## PASSAGE FOR REVIEW
Pretty soon, you’ll be using phrases like, “gran fondo, anyone?”

Varn Park ride – rescheduling

After a long debate with myself, I’ve decided to move up the date of my English century ride to Varn Park to this November. I’ll probably make this ride before Thanksgiving Day, but no exact date is set as of now. I really underestimated myself and the improvement I’d undergo and thought March would be my pace. The metric century I completed really opened my eyes though.

I’ve also changed the route a bit, mostly in The Villages, but I’ll also be spending more time on the famed A1A for some amazing ocean views. These changes make the route 103 miles (previously 92), to make it a true English century.

Smorgasbord of thoughts.

I know I haven’t posted in a little while. What can I say? I’ve been trying to ride as much as possible.

The rides

I’ll just make this a quick listing of my rides lately and point out a few things about my riding, so I can go out on the saddle again this morning.

Sept. 18 – ride 1

  • 19.43 miles, 1:00:10
  • 19.37 mph average speed
  • 25.22 mph max speed
  • 166 bpm average heart rate
  • 179 bpm max heart rate

Sept 20 – ride 2

  • 32.66 miles, 1:46:22
  • 18.42 mph average speed
  • 31.1 mph max speed
  • 160 bpm average heart rate
  • 181 bpm max heart rate

Sept 20 – ride 3

  • 19.49 miles, 1:02:15
  • 18.79 mph average speed
  • 24.84 mph max speed
  • 162 bpm average heart rate
  • 177 bpm max heart rate

The things that most speak to me about these rides, is surprisingly not the speed, but my average heart rates. Similar ride lengths and routes used to yield 174 average and 193 max, fairly frequently, indicating that I was overworking my body. On the flip side, the same routes also yielded much lower averages and maxes even earlier than that, indicating that I hit the wall pretty hard in the past.

It seems that the training is paying off in a big way. My aerobic capabilities are increasing, making my endurance much longer. Also, it doesn’t hurt that I keep on losing weight, making the whole experience more exciting.

New gears. Yes, more gears!

Giro Aeon

Giro Aeon – Matte Red/Black

I invested in a new helmet, the Giro Aeon – mostly due to my old helmet being over 12 years old. Ride 3 was the first I took it out for a spin, and holy crap, the ventilation is amazing. It also doesn’t suffer from being overweight, unlike its counterpart.

maintenance

I still haven’t taken in my rear wheel for truing. So, yesterday, I did some patchwork. It isn’t perfect, but after Ride 3, it’s stayed as true as I made it.

Ride 2…what a ride. It was mostly through a lot of wet roads. Really wet roads. Florida has an addition to rain that makes riding post- or intra-rain rides particularly dangerous for both the rider and the bike. Sand. It’s everywhere. The dirt contains an abnormal amount of sand down here, and it shows when the rain erodes it all into the roads. This makes the round-a-bouts particularly tricky, not to mention all the windy roads. Add into this, after your ride, your bike will be plastered with sand. So, here’s to a good hosing down and washing.

## INFORMATION
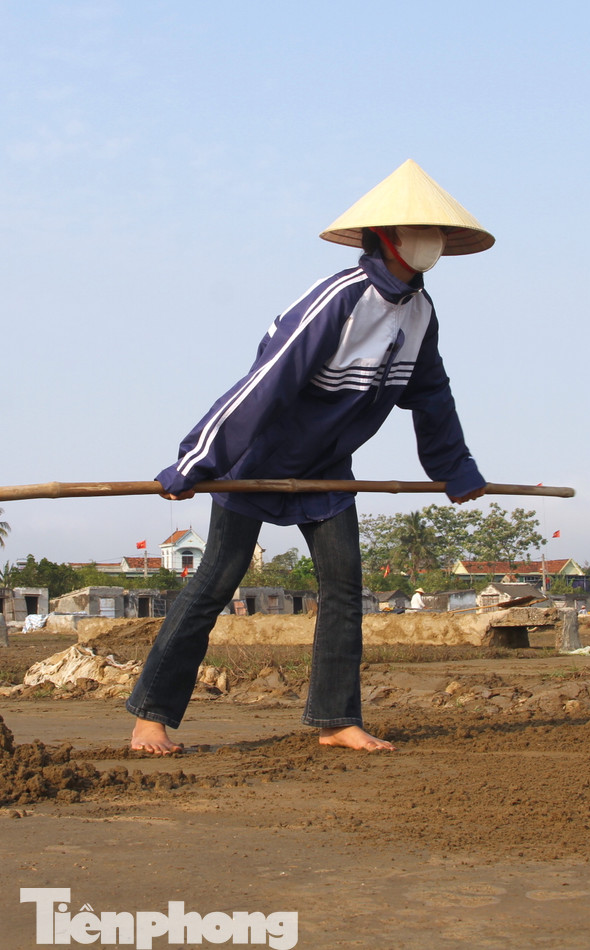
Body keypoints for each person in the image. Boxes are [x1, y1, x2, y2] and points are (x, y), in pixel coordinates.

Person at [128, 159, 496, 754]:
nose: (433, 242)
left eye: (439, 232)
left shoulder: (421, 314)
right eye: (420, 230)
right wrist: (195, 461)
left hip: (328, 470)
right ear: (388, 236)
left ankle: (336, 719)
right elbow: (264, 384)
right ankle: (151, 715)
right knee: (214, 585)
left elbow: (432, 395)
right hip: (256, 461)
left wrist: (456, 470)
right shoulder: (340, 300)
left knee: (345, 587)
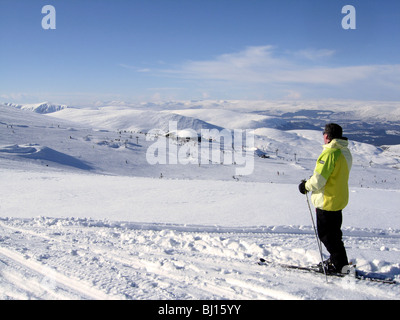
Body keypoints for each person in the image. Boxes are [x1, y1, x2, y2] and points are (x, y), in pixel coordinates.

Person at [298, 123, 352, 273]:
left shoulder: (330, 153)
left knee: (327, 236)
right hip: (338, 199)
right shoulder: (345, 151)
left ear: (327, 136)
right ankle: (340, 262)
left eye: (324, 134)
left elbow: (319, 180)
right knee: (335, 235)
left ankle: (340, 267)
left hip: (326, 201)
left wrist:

## PROMPT 1
According to the cycling post, why did the writer move the Varn Park century ride up to November? Answer in one to three sentences.
## PROMPT 2
Quote the part of the cycling post that opens with the words containing "New gears. Yes, more" and closes with "unlike its counterpart.".
## PROMPT 3
Condense the paragraph of the cycling post beginning "Ride 2…what a ride" into a short bulleted list that keeps its main facts.
The material after the cycling post is separate from it.

## RESPONSE BOX 1
The writer had underestimated both their own ability and how much they would improve, and had assumed March would fit their pace. Completing a metric century changed that view.

## RESPONSE BOX 2
New gears. Yes, more gears!

Giro Aeon

Giro Aeon – Matte Red/Black

I invested in a new helmet, the Giro Aeon – mostly due to my old helmet being over 12 years old. Ride 3 was the first I took it out for a spin, and holy crap, the ventilation is amazing. It also doesn’t suffer from being overweight, unlike its counterpart.

## RESPONSE BOX 3
- Ride 2 went mostly over very wet roads.
- In Florida, riding during or after rain carries an extra danger for both rider and bike: sand.
- The local dirt holds an unusual amount of sand, which rain washes onto the roads.
- This makes roundabouts and the many windy roads especially tricky.
- Afterward the bike is plastered with sand and needs a good hosing down and washing.